After meeting random Israeli backpackers in the local “Starbucks,” participating in a deep conversation about theology with them and attending the only weekday Minyan in New Zealand at the local Bet Chabad, and getting to hike and kayak in and around Waiheke Island, I arrived at the beautiful Auckland Synagogue for Kabalat Shabbat.
AHC Synagogue. Photo: T. Book (c), 2014
There was a Shabbaton of the local Kadimah primary school. It is the only Jewish school (K-8) in NZ (http://www.kadimah.school.nz/) Recently it has become a state-integrated school and as a result a significant minority of the students are not Jewish. It was fascinating to witness the inter-ethnic crowd of children belting out the Shabbat songs with such joy and enthusiasm. The Friday night service led by both the young Rabbi and Bnei Akiva Shaliach was a happy affair.
Kadimah School. Photo: T. Book (c), 2014
Small communities in isolated locations really need to be warm, accepting, open and tolerant, and to focus on what we Jews have in common in order to thrive and have a future.

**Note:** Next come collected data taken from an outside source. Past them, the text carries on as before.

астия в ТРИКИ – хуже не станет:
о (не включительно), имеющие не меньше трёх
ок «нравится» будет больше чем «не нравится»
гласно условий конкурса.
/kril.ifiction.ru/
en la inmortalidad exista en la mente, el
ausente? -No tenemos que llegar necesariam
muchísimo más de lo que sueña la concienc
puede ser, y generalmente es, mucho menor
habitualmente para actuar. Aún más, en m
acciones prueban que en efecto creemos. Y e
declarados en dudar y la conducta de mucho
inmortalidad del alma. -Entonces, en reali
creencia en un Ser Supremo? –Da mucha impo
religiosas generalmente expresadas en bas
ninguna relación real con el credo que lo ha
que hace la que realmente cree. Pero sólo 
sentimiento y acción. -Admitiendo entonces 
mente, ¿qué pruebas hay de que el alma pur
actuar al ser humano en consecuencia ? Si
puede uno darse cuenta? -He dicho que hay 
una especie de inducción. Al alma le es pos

Far away New Zealand to Israelis has always been the ideal “Israel-Opposite.” There are many reasons NZ attracts so many Israelis for their post-army trek: The stunning nature, the warm friendly locals and the fact that it is NOT surrounded by malevolent neighbours and constantly having to keep up its guard in a seemingly endless fight for its survival.
Yet even in the pristine corner of the world evil rears its ugly head. I was walking around Auckland checking out the “Jewish sites;” Synagogue, Raul Wallenberg tree, Shoah exhibition etc. when I arrived at the old Jewish cemetery. To my shock I saw that many stones were covered with graffiti swastikas.

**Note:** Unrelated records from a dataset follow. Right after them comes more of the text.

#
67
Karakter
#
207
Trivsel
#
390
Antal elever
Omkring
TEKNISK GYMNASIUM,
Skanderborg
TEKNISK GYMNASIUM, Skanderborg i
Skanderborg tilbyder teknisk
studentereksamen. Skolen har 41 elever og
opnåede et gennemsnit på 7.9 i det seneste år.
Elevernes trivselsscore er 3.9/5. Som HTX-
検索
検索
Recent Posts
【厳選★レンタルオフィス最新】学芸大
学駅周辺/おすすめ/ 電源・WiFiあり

Old Jewish Cemetery Auckland. Photo: T. Book (c), 2014
I was told that once the teenage perpetrators had been caught the local Jewish community took it upon themselves to invite these teens to their houses for Shabbat in order for them to meet and understand Jews and Judaism first hand. This unique method of battling intolerance and hatred by embracing the offenders and reaching out with warmth to educate them on the lofty principals of Judaism that, among other things, puts so much emphasis on family and community I found to be indicative of the very special place I found myself.